As an age group, they seem largely to be between eleven and sixteen. Older teenagers tend to regard "malling" as a phase to be grown out of for more sophisticated things, but the younger ones have created a whole lifestyle around the mall, with customs and clothing peculiar to its environment. They create "looks" and styles in mixing and matching clothing items that have the originality of haute couture and certainly as much care and concern. They invent rules of behavior - no making out in public, for example - that seem to be kept without policing. They are almost never violent or vandalistic (the owners soon noticed this), for they have to share the space with a majority of adults, and everything is in public view. But their intentions are the opposite of random violence. They are obsessed with the social contacts and the parade and display. The whole atmosphere of the mall - the commercial bustle, the elegant facades and shops, the hygienic atmosphere and furnishings, the trees and seats, the family at spend and play - all contribute to an air of calm and peaceful activity in which any kind of even rowdiness would be so out of place it would deeply embarrass those provoking it. And no teenager likes to be embarrassed before peers. Rowdiness in the mall would be like shouting in the library.

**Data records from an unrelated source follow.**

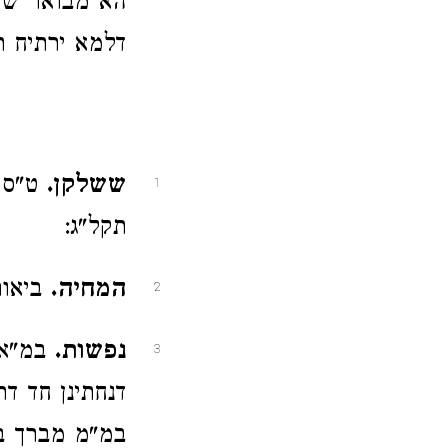
הא מבואר שם 
דלמא ירתיח תו
ששלקן.
ט"ס י
1
תקל"ג:
המחיה.
ביאור 
2
נפשות.
במ"א 
3
דנחתינן חד ד
במ"מ מברך בו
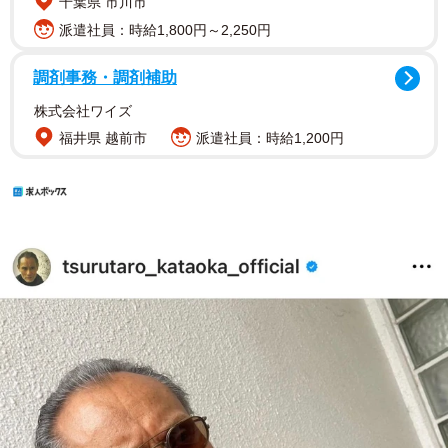
千葉県 市川市
派遣社員：時給1,800円～2,250円
調剤事務・調剤補助
株式会社ワイズ
福井県 越前市
派遣社員：時給1,200円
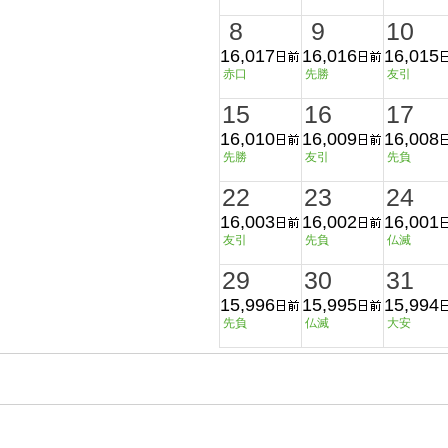
8
9
10
16,017
16,016
16,015
赤口
先勝
友引
15
16
17
16,010
16,009
16,008
先勝
友引
先負
22
23
24
16,003
16,002
16,001
友引
先負
仏滅
29
30
31
15,996
15,995
15,994
先負
仏滅
大安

The original intentions of the builders then - to make a pleasant and convenient place to shop for the suburbanites - have been subverted to another and obviously more important social use: providing a new village green/town center for the otherwise amorphous burbs. The owners and the communities have come to accept this fully. Social events now take place in the malls. "Live" entertainment, from string quartets to rock groups, is arranged there. Motor shows take up the large spaces, and local artists put up booths in the arcades. There are always stalls collecting signatures for petitions, or selling clothes for good causes. Santa Claus and the Easter Bunny make their regular appearances. Carolers come at Xmas, politicians come to press flesh, and the teenagers wander through it all with their own agendas intact. The malls have even received their ultimate accolade: a role in the universal U.S. folklore of weekly sitcom. An edition of the endlessly charming "Wonder Years" turned on the agony that our young hero, Kevin, went through when his ghastly elder brother got a driving license, thus pre-empting the car in which mom usually dropped Kevin off at the mall. Kevin even had to be nice to and gang up with the hated sibling or lose his ride to the one place above all he wanted to be for eating pizza, going to the movies, and meeting the pretty blonde girl of his dreams: the mall.

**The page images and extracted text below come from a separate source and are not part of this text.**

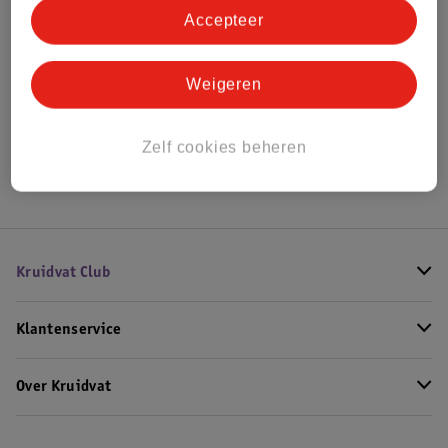
Accepteer
Bekijk ook
Weigeren
Alle Wikkeldekens en omslagdoeken
Hoe controleren wij de reviews?
Zelf cookies beheren
Kruidvat Club
Klantenservice
Over Kruidvat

When "Murder She Wrote" has an episode on "The Shopping Mall Murders," we'll know that the malls have moved into the realm of the sacred: special places like market fairs and churches, which nurture the soul and the society, not just the body and the economy. They are a monument to social vitality rather than to mammon. They serve the economic end, surely, but in their untutored wisdom the families and the kids have made them serve the difficult end of being human places for human beings. Perhaps there's hope for the affluent society yet.

(P.S. After this was written, the American penchant for gigantism at all costs took over the mall business, and outside Minneapolis the "Mall of America" was built. The scale of the thing is unbelievable, and up to 6 million "visitors" a year are expected in this cross between Park Avenue, Coney Island, and Disney World. This is not the friendly "local" mall but a kind of grotesque satire on consumption and entertainment. I would dearly like it to fail, except that my pension company has invested heavily in it. The moral dilemmas of our times!)